Sinfônica de Montreal em São Paulo


FOLHA DE SÃO PAULO - CRÍTICA - CONCERTO

Sinfônica de Montreal mostra os dois lados do romantismo

OBRAS COMO A SINFONIA Nº 4, DE BRAHMS, JUSTIFICAM A EXISTÊNCIA DE ORQUESTRAS, MAESTROS E DE UM PÚBLICO ATENTO COMO O DA SALA SÃO PAULO LOTADA

SIDNEY MOLINA
CRÍTICO DA FOLHA

Bastaram quatro compassos: a primeira resolução do dueto de trompas, na "Abertura" de "Tannhäuser", de Wagner (1813-1883), já anunciava que a Sinfônica de Montreal trazia consigo a unidade entre sons e afetos que marca as grandes orquestras.

Regida por Kent Nagano --seu titular desde 2006--, o concerto de terça-feira foi a abertura oficial da temporada da Sociedade de Cultura Artística.

Logo depois das trompas, chamou a atenção o som aberto dos violoncelos (centralizados no palco, em frente ao maestro) que --por algum caminho que não consta dos manuais de acústica-- chegava a envolver os contrabaixos (situados longe, no canto direito).

Nagano é rigoroso com o ritmo --e também com a dinâmica, as gradações entre leveza e força--, mas também capricha na sustentação prolongada dos fortes extremos, sem perder energia, com as cordas audíveis mesmo no meio da metaleira.

Seguiu-se o "Concerto nº 2" para piano e orquestra de Franz Liszt (1811-1886), solado pelo ucraniano Serhiy Salov.

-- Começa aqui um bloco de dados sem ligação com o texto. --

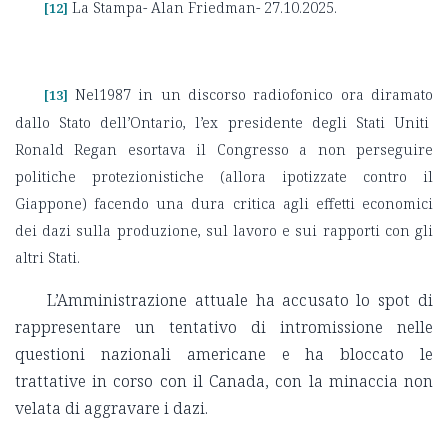
La Stampa- Alan Friedman- 27.10.2025.
[12]
Nel1987 in un discorso radiofonico ora diramato
[13]
dallo Stato dell’Ontario, l’ex presidente degli Stati Uniti
Ronald Regan esortava il Congresso a non perseguire
politiche protezionistiche (allora ipotizzate contro il
Giappone) facendo una dura critica agli effetti economici
dei dazi sulla produzione, sul lavoro e sui rapporti con gli
altri Stati.
L’Amministrazione attuale ha accusato lo spot di
rappresentare un tentativo di intromissione nelle
questioni nazionali americane e ha bloccato le
trattative in corso con il Canada, con la minaccia non
velata di aggravare i dazi.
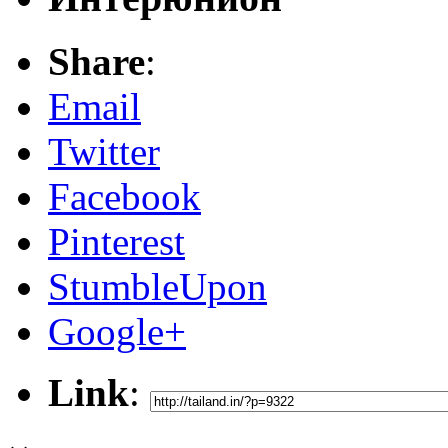
Share
:
Email
Twitter
Facebook
Pinterest
StumbleUpon
Google+
Link
:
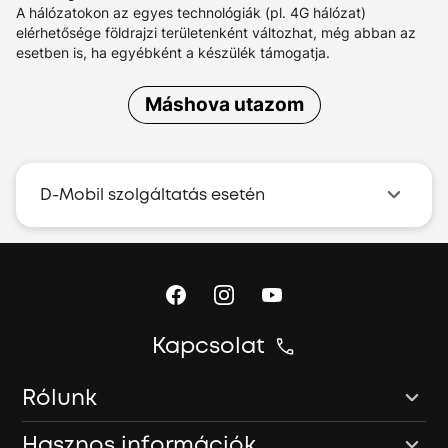
A hálózatokon az egyes technológiák (pl. 4G hálózat)
elérhetősége földrajzi területenként változhat, még abban az
esetben is, ha egyébként a készülék támogatja.
Máshova utazom
D-Mobil szolgáltatás esetén
Kapcsolat
Rólunk
Hasznos információk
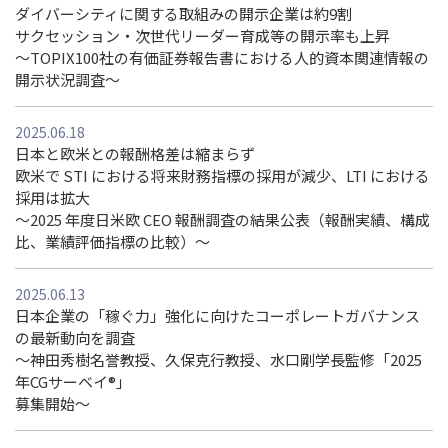
ダイバーシティに関する取組みの開示企業は約9割
サクセッション・次世代リーダー育成等の開示率も上昇
～TOPIX100社の有価証券報告書における人的資本関連情報の
開示状況調査～
2025.06.18
日本と欧米との報酬格差は縮まらず
欧米で STI における将来財務指標の採用が減少、LTI における
採用は拡大
～2025 年度日米欧 CEO 報酬調査の結果公表（報酬実績、構成
比、業績評価指標の比較）～
2025.06.13
日本企業の「稼ぐ力」強化に向けたコーポレートガバナンス
の最新動向を調査
〜神田秀樹名誉教授、久保克行教授、水口剛学長監修「2025
年CGサーベイ®」
募集開始〜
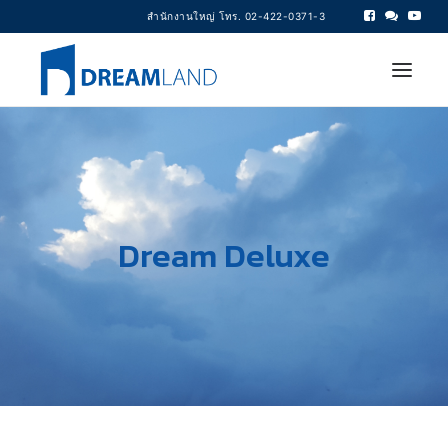
สำนักงานใหญ่ โทร. 02-422-0371-3
บ้านเดี่ยว / บ้านแฝด
ทาวน์โฮม
ประชาสัมพันธ์
เกี่ยวกับเรา
ติดต่อเรา
Dream Deluxe
Search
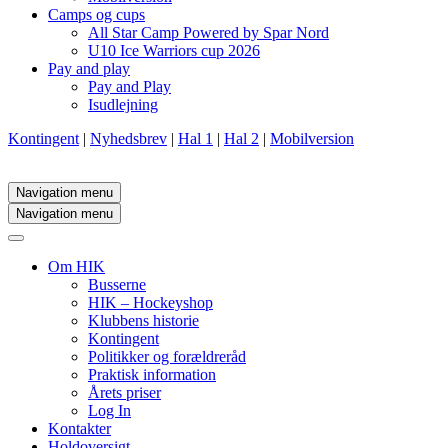
Camps og cups
All Star Camp Powered by Spar Nord
U10 Ice Warriors cup 2026
Pay and play
Pay and Play
Isudlejning
Kontingent
|
Nyhedsbrev
|
Hal 1
|
Hal 2
|
Mobilversion
Navigation menu
Navigation menu
Om HIK
Busserne
HIK – Hockeyshop
Klubbens historie
Kontingent
Politikker og forældreråd
Praktisk information
Årets priser
Log In
Kontakter
Holdoversigt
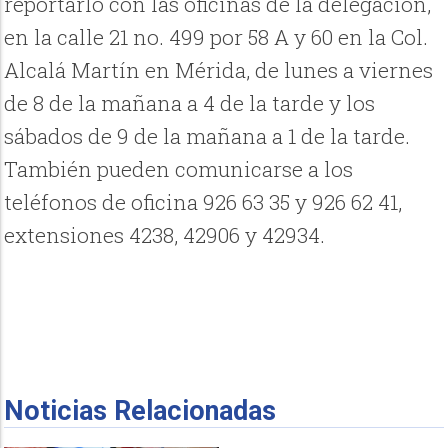
reportarlo con las oficinas de la delegación,
en la calle 21 no. 499 por 58 A y 60 en la Col.
Alcalá Martín en Mérida, de lunes a viernes
de 8 de la mañana a 4 de la tarde y los
sábados de 9 de la mañana a 1 de la tarde.
También pueden comunicarse a los
teléfonos de oficina 926 63 35 y 926 62 41,
extensiones 4238, 42906 y 42934.
Noticias Relacionadas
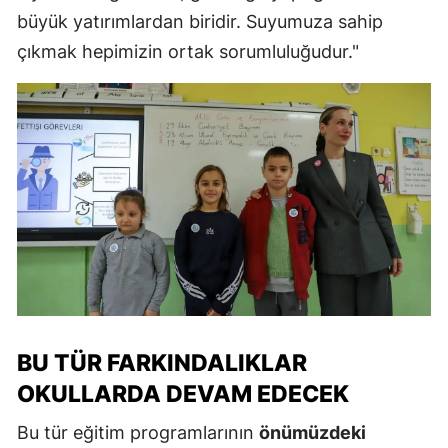
büyük yatırımlardan biridir. Suyumuza sahip
çıkmak hepimizin ortak sorumluluğudur."
BU TÜR FARKINDALIKLAR
OKULLARDA DEVAM EDECEK
Bu tür eğitim programlarının
önümüzdeki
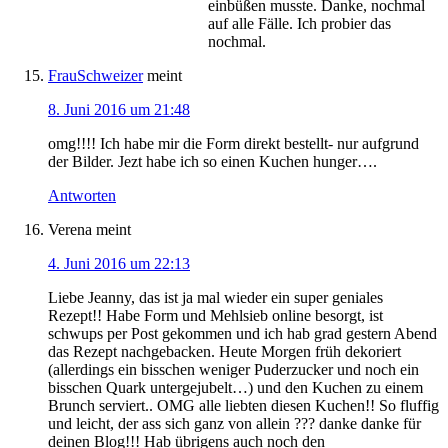
einbüßen musste. Danke, nochmal
auf alle Fälle. Ich probier das
nochmal.
FrauSchweizer
meint
8. Juni 2016 um 21:48
omg!!!! Ich habe mir die Form direkt bestellt- nur aufgrund
der Bilder. Jezt habe ich so einen Kuchen hunger….
Antworten
Verena
meint
4. Juni 2016 um 22:13
Liebe Jeanny, das ist ja mal wieder ein super geniales
Rezept!! Habe Form und Mehlsieb online besorgt, ist
schwups per Post gekommen und ich hab grad gestern Abend
das Rezept nachgebacken. Heute Morgen früh dekoriert
(allerdings ein bisschen weniger Puderzucker und noch ein
bisschen Quark untergejubelt…) und den Kuchen zu einem
Brunch serviert.. OMG alle liebten diesen Kuchen!! So fluffig
und leicht, der ass sich ganz von allein ??? danke danke für
deinen Blog!!! Hab übrigens auch noch den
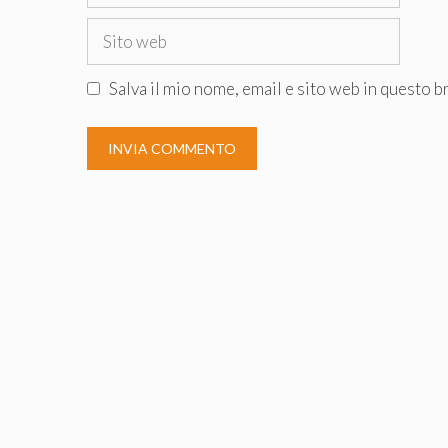
Sito
web
Salva il mio nome, email e sito web in questo 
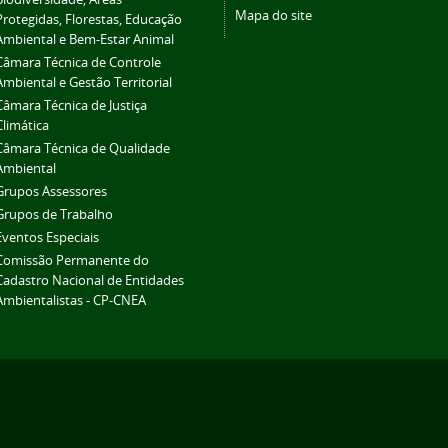
Mapa do site
Protegidas, Florestas, Educação
Ambiental e Bem-Estar Animal
Câmara Técnica de Controle
Ambiental e Gestão Territorial
Câmara Técnica de Justiça
Climática
Câmara Técnica de Qualidade
Ambiental
Grupos Assessores
Grupos de Trabalho
Eventos Especiais
Comissão Permanente do
Cadastro Nacional de Entidades
Ambientalistas - CP-CNEA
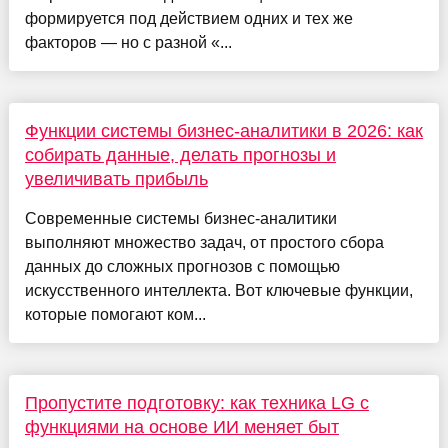
формируется под действием одних и тех же
факторов — но с разной «...
Функции системы бизнес-аналитики в 2026: как
собирать данные, делать прогнозы и
увеличивать прибыль
Современные системы бизнес-аналитики
выполняют множество задач, от простого сбора
данных до сложных прогнозов с помощью
искусственного интеллекта. Вот ключевые функции,
которые помогают ком...
Пропустите подготовку: как техника LG с
функциями на основе ИИ меняет быт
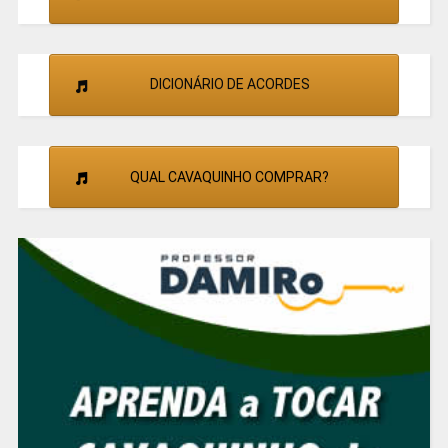
DICIONÁRIO DE ACORDES
QUAL CAVAQUINHO COMPRAR?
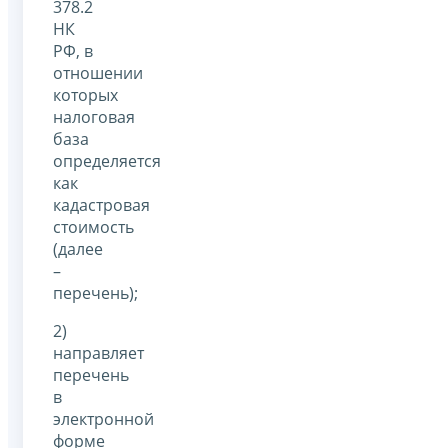
378.2
НК
РФ, в
отношении
которых
налоговая
база
определяется
как
кадастровая
стоимость
(далее
–
перечень);
2)
направляет
перечень
в
электронной
форме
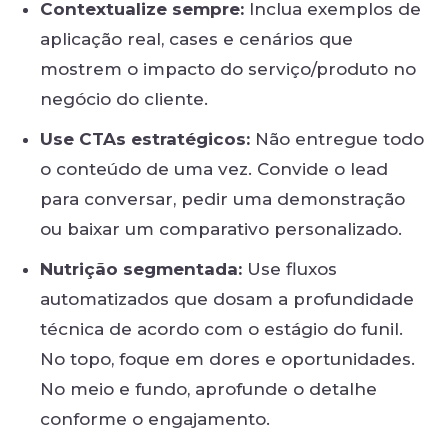
Contextualize sempre:
Inclua exemplos de
aplicação real, cases e cenários que
mostrem o impacto do serviço/produto no
negócio do cliente.
Use CTAs estratégicos:
Não entregue todo
o conteúdo de uma vez. Convide o lead
para conversar, pedir uma demonstração
ou baixar um comparativo personalizado.
Nutrição segmentada:
Use fluxos
automatizados que dosam a profundidade
técnica de acordo com o estágio do funil.
No topo, foque em dores e oportunidades.
No meio e fundo, aprofunde o detalhe
conforme o engajamento.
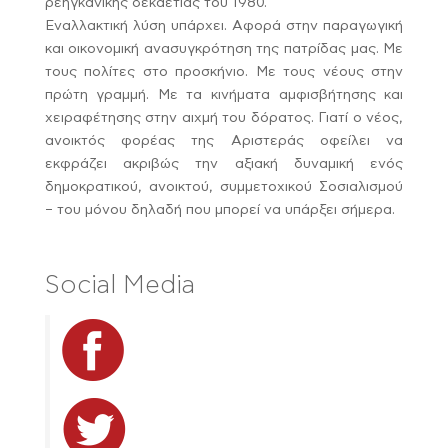
ρεηγκανικής δεκαετίας του 1980.
Εναλλακτική λύση υπάρχει. Αφορά στην παραγωγική
και οικονομική ανασυγκρότηση της πατρίδας μας. Με
τους πολίτες στο προσκήνιο. Με τους νέους στην
πρώτη γραμμή. Με τα κινήματα αμφισβήτησης και
χειραφέτησης στην αιχμή του δόρατος. Γιατί ο νέος,
ανοικτός φορέας της Αριστεράς οφείλει να
εκφράζει ακριβώς την αξιακή δυναμική ενός
δημοκρατικού, ανοικτού, συμμετοχικού Σοσιαλισμού
– του μόνου δηλαδή που μπορεί να υπάρξει σήμερα.
Social Media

Ele tem um som compacto, tocou sempre muito junto com a orquestra, manteve o tempo e mostrou todas as notas, o que --em Liszt-- já é quase demasiado.

Mas tanta perfeição não chegou a tirar o foco de Nagano e da orquestra (com destaque para o violoncelista Brian Manker): cada resposta do grupo saía delicadamente da ressonância do piano, com contrastes de timbre, tudo redondo e bonito.

Liszt e Wagner estão juntos a explicar por que o romantismo desenvolveu-se na direção da grandeza, da grandiosidade, do futuro que seria escrito por Bruckner, Mahler e Strauss.

A história, porém, não tem assim tanto nexo: havia também Brahms (1833-1897) a caminhar em outro sentido --um sentido só dele, aliás.

A "Sinfonia n. 4" (1885), sua última, trata a forma de um jeito que ainda hoje parece novo. Seu tempo é o do desenvolvimento perene, muito mais próximo da filosofia do século 20 do que de Schopenhauer (1788-1860), o ídolo de Wagner.

O som da orquestra era outro. Nagano escolheu um andamento tranquilo no primeiro movimento, talvez para não deixar passar nenhum detalhe de seus 440 compassos.

No "Andante", ele parecia procurar alguma coisa a mais, como se não estivesse plenamente satisfeito com o som das cordas, algo que os músicos tentavam fazer e nós só imaginávamos como seria.

O ponto culminante foi o "Allegro" final, integralmente construído sobre a linha de baixo da "Cantata" BWV 150 de Bach (1685-1750).

Obras assim são feitas para desdobrarem-se através dos tempos. São em si mesmas a justificativa para a existência de orquestras, maestros e de um público atento como o que lotou anteontem a Sala São Paulo.